*The problem*: From the records below, copy each line that has the word "bowl" in it.

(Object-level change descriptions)
= = = =
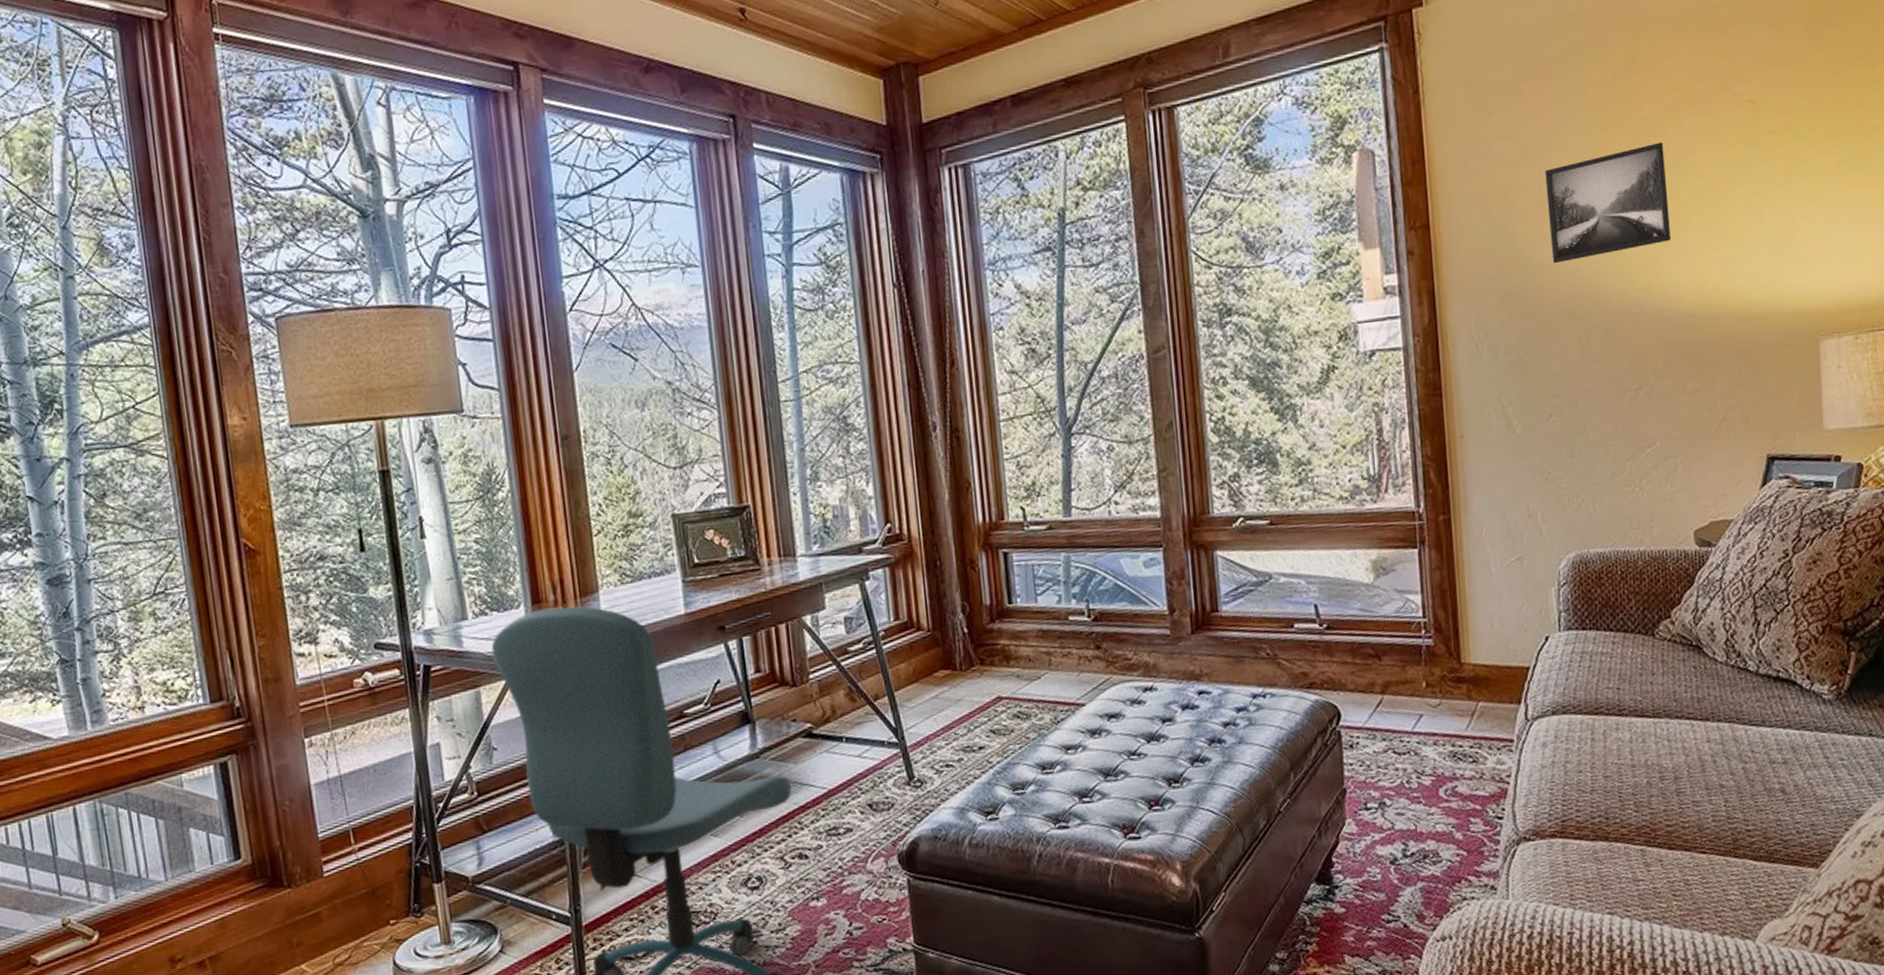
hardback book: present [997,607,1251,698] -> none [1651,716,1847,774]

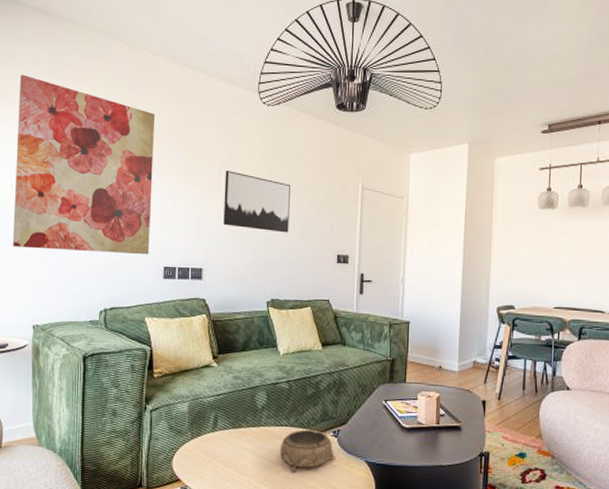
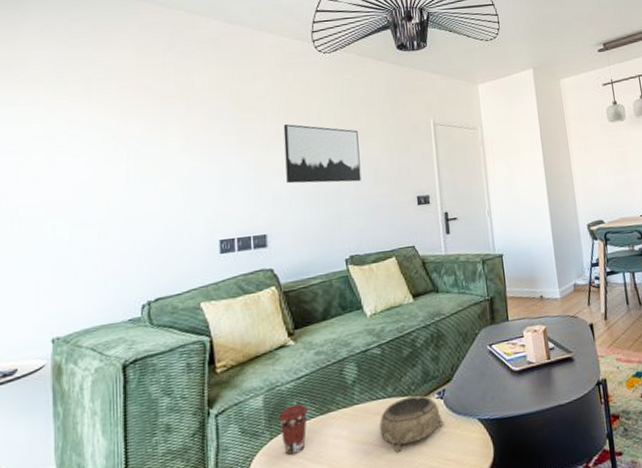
wall art: present [13,74,156,255] -> none [22,47,201,247]
coffee cup: none [199,416,223,455] -> present [279,403,308,455]

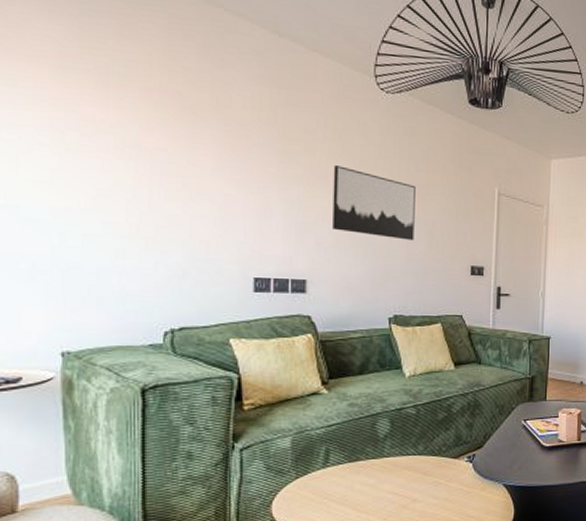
coffee cup: present [279,403,308,455] -> none [306,450,337,494]
decorative bowl: present [380,395,444,452] -> none [407,456,470,504]

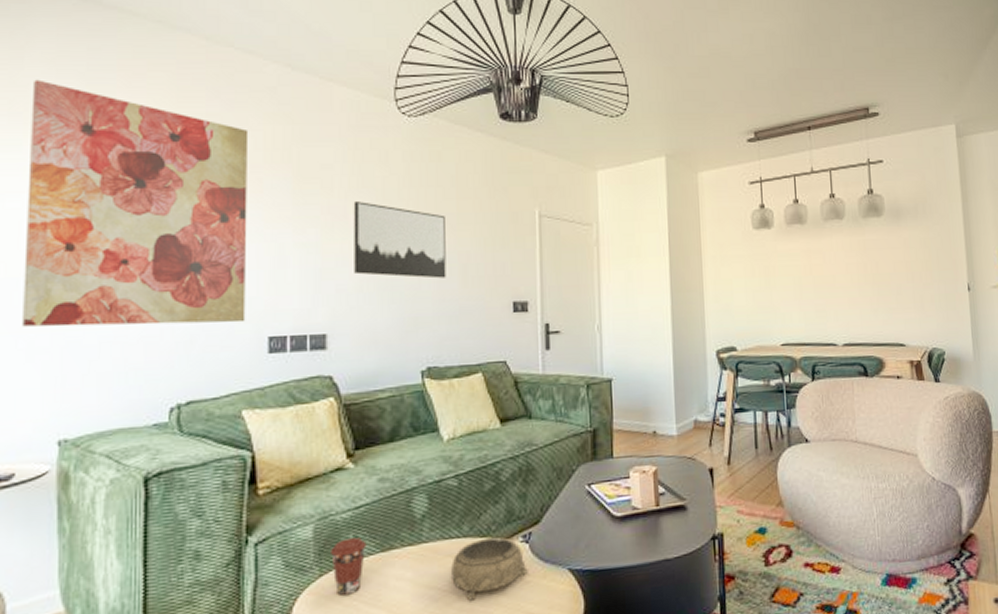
wall art: none [23,17,238,263] -> present [23,79,249,327]
coffee cup: none [306,450,337,494] -> present [331,537,367,596]
decorative bowl: none [407,456,470,504] -> present [451,537,528,601]

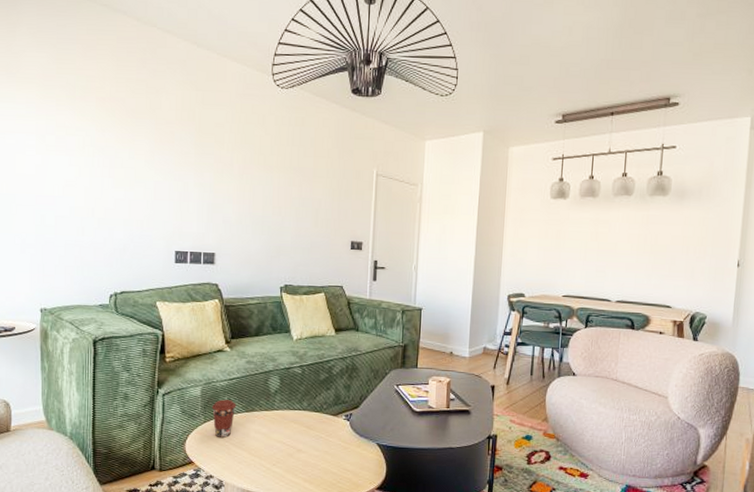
wall art: present [23,79,249,327] -> none [18,48,166,239]
wall art: present [353,201,446,279] -> none [236,154,304,219]
decorative bowl: present [451,537,528,601] -> none [293,413,347,455]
= = = =
*Solution for this task*:
decorative bowl: present [380,395,444,452] -> none [407,456,470,504]
decorative bowl: none [407,456,470,504] -> present [451,537,528,601]
decorative bowl: present [451,537,528,601] -> none [293,413,347,455]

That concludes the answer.